Oleh karena itu, perilaku destruktif diri terjadi.[6] Juga dalam suatu hubungan ditemukan
subjek pada tunangannya yang merupakan orang yang dicintainya, sehingga ketika
subjek putus dengan tunangannya iamerasa sedih dan kehilangan figur pelindung
sekaligus orang yang dicintainya tersebut. Freud (dalam Husain, 2005)
mengatakan bahwa kehilangan cinta, dapat menimbulkan dua hal yaitu, apabila
perasaan yang ditarik oleh ego adalah perasaan cinta dan penghormatan maka
cinta tersebut akan kembali pada ego,sehingga dia mencintai dirinya sendiri hal
ini merupakan poros dari narsisme, namun kehilangan cinta seringkali
menimbulkan perasaan benci dan permusuhan yang gagal mengaktualisasikan
dirinya, perasaan ingin menghukum objek cinta yang telah hilang kemudian
dibalikkan pada ego sendiri ini merupakan poros sadisme, dan juga poros dari
masokhisme. Ini dikarenakan menyiksa diri sendiri adalah refleksi dari objek
cinta yang kejam. Hal ini oleh Freud dijelaskan sebagai fase depresi dalam
Mourning and Melancholia. (Freud,1917/1950. dalam Davidson, 2006) untuk
menghilangkan frustrasi atau tegangan akibat kehilangan objek cinta, ego
menggunakan mekanisme pertahanan berupa reaksi agresi (aggressive reaction)
yaitu, menggunakan dorongan agresi untuk menyerang objek yang menimbulkan
frustrasi, (Alwisol, 2009) namun kegagalan ego karena tidak dapat menemukan
objek cinta yang telah hilang dan tidak menemukan[7]
Berdasarkan
teori psikoanalisis Freud ini dapat dijabarkan kasus bunuh diri oleh karena
rasa kehilangan dan dibatasinya hak memiliki diantaranya seperti yang dialami
oleh Wanita berinisial P (25) ditemukan tewas gantung diri di rumahnya di
Perumahan Grand Mansion, Cengkareng, Jakarta Barat, Rabu (14/8) malam.

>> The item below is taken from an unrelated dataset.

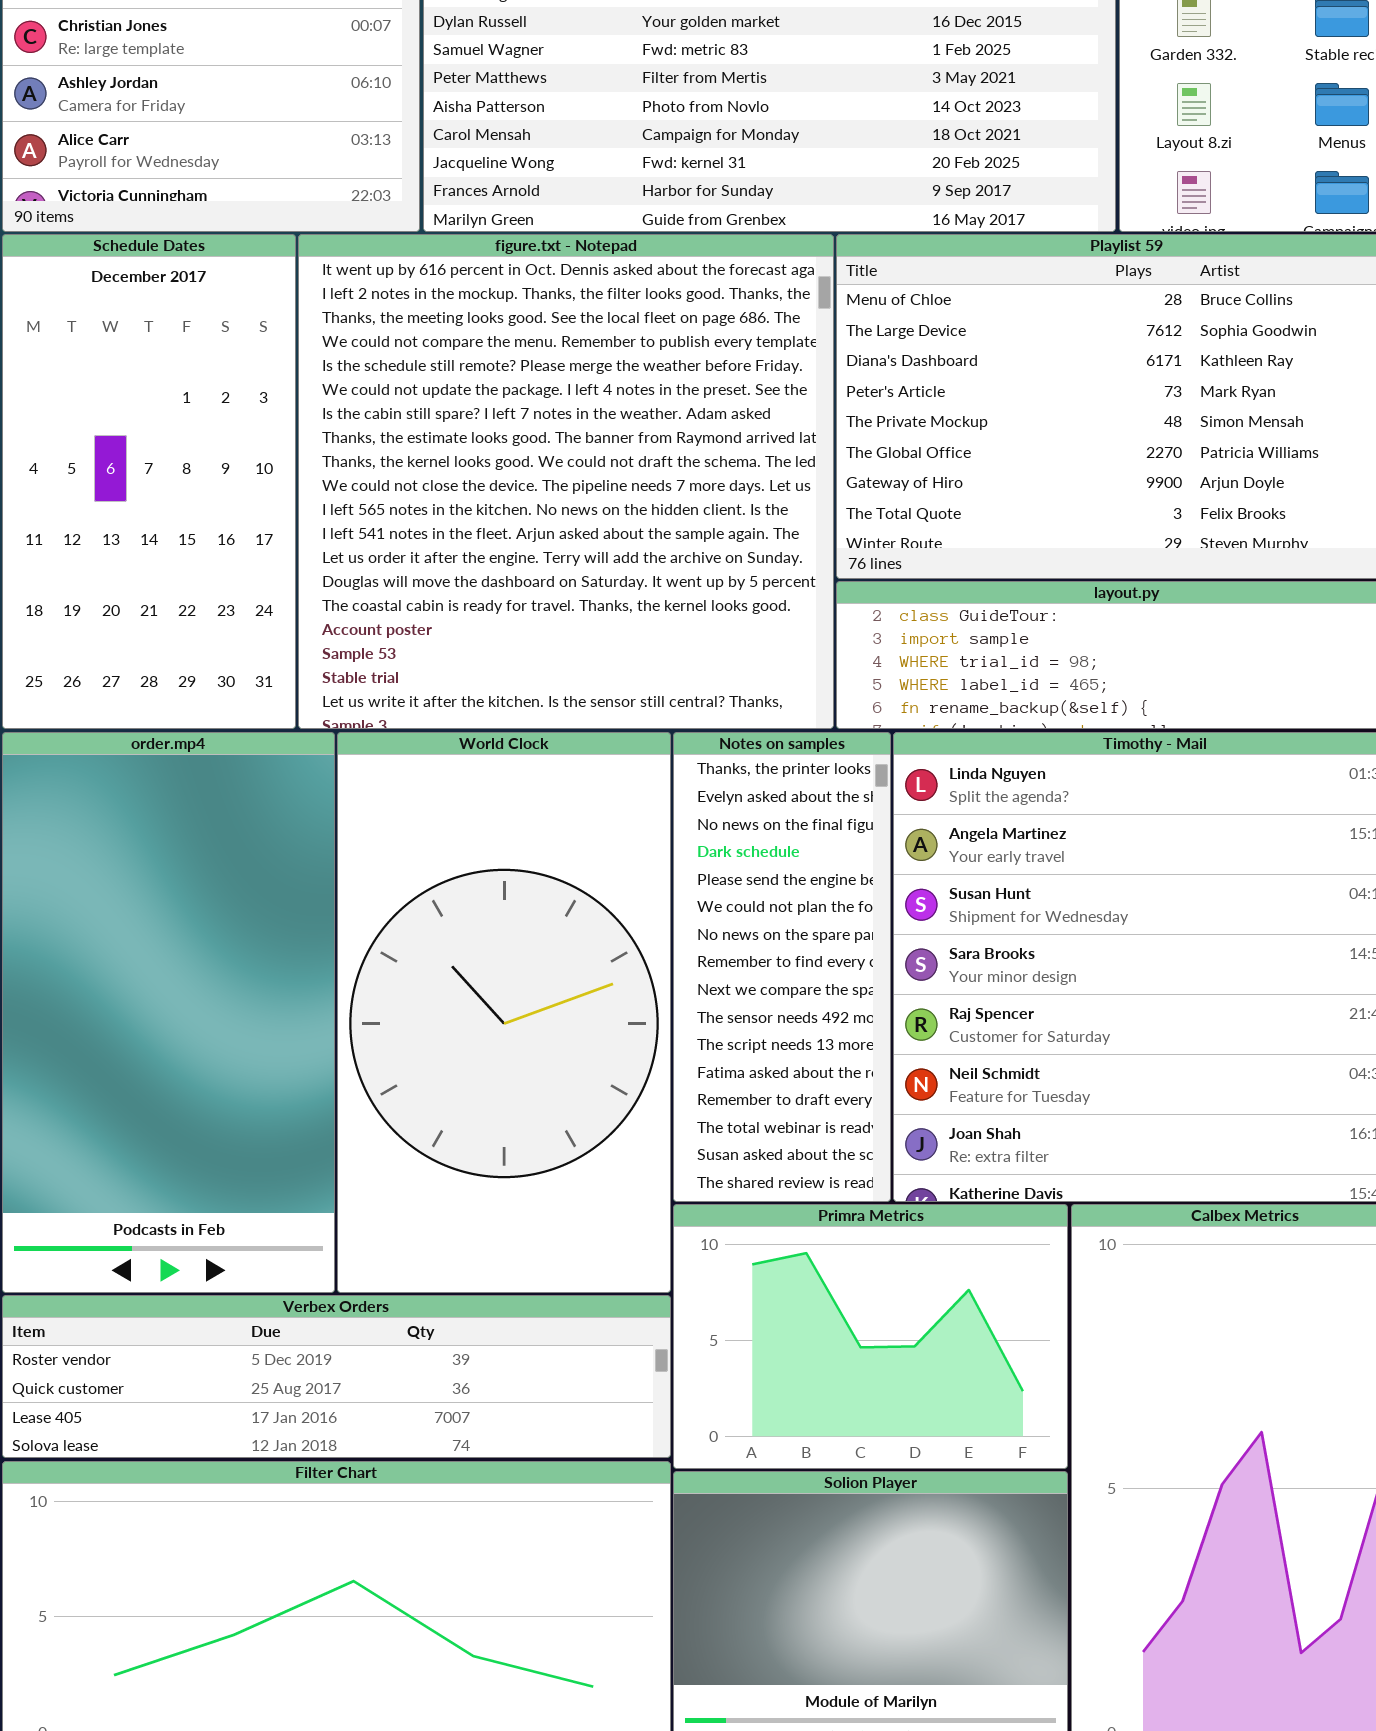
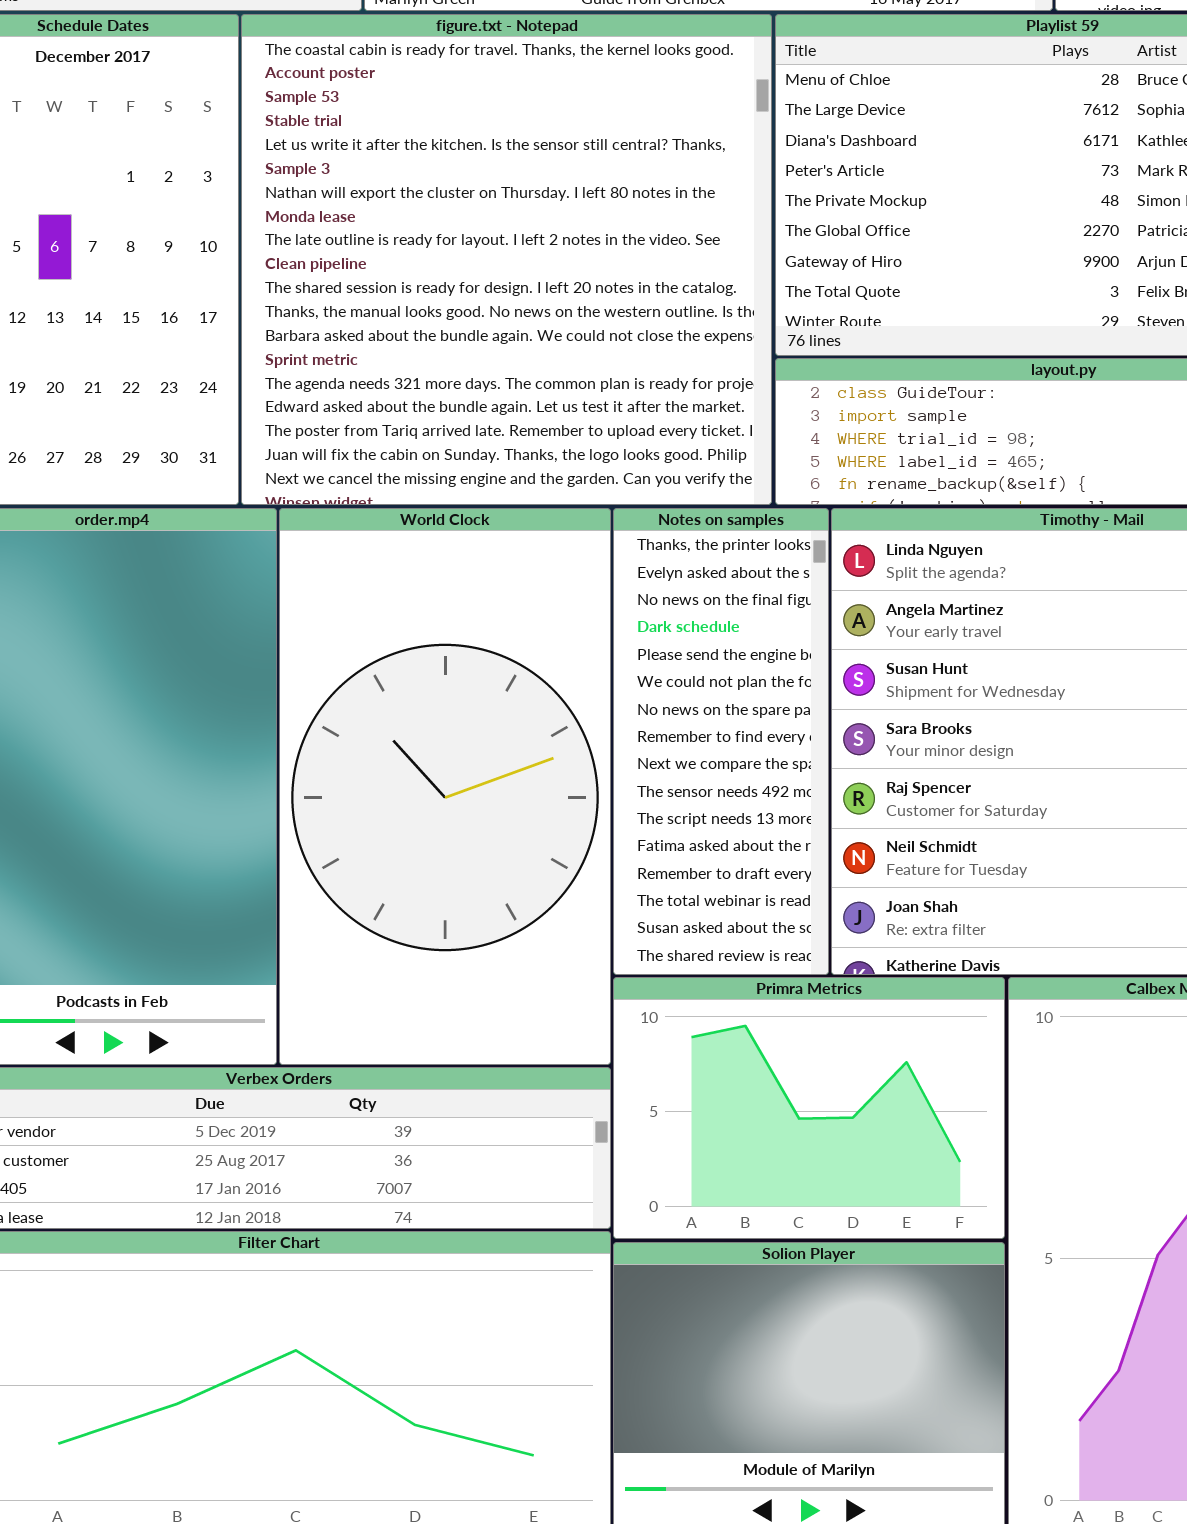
figure.txt - Notepad: [298,234,834,729] -> [241,14,772,505], scrolled down 14 rows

Polisi
menduga korban bunuh diri karena persoalan asmara. "Iya dugaan sementara
karena cinta segitiga antara korban dengan mantan pacar dan pacar
barunya," kata Kapolsek Cengkareng Kompol Khoiri saat dihubungi detikcom,
Kamis (15/8/2019). Dalam hubungan cinta segitiga, terdapat tiga individu yang
saling terkait dalam dinamika yang rumit dan sering kali emosional. Perasaan
Tidak Aman dan Kecemburuan Cinta segitiga sering kali mengakibatkan perasaan
tidak aman dan kecemburuan yang intens. Individu yang merasa ditinggalkan atau
tidak diinginkan dapat mengalami perasaan rendah diri dan keputusasaan. Rasa
tertolak saat seseorang merasa ditolak atau dikhianati oleh pasangannya,
hal ini bisa menimbulkan rasa sakit emosional yang mendalam. Perasaan tidak
diinginkan atau tidak dicintai dapat memicu perasaan putus asa dan berakhir
dengan bunuh diri.
Belis atau mahar adalah tradisi dalam beberapa budaya di Indonesia di mana
keluarga pengantin pria memberikan sejumlah barang atau uang kepada keluarga
pengantin wanita sebagai bentuk penghormatan dan kesepakatan pernikahan.
Meskipun tradisi ini dimaksudkan untuk mempererat hubungan keluarga, dalam
beberapa kasus, beban finansial yang terkait dengan belis atau mahar bisa
menjadi faktor yang mendorong individu ke arah keputusan tragis seperti bunuh
diri seperti yang terjadi pada Minggu (12/1) pagi, detik-detik terkahir bagi
Pratu AT berziarah di bumi indah ini. Ia pergi dengan segudang kisah,
meninggalkan luka dan air mata bercucuran dari keluarga dan kerabatnya. Konon
sebelum meninggal, Pratu AT sedang jatuh cinta dengan seorang nona. Karena
terlalu besar cintanya, ia nekat ingin menikahi sang nona bernama Manja Mooy,
namun belis terlalu tinggi merintangi keinginan sang prajurit menikahi sang
pacar, hal ini menjadi beban ekonomi bagi Pratu AT dari pembebanan itu
menjadikan dia melakukan pembunuhan atas dirnya sendiri.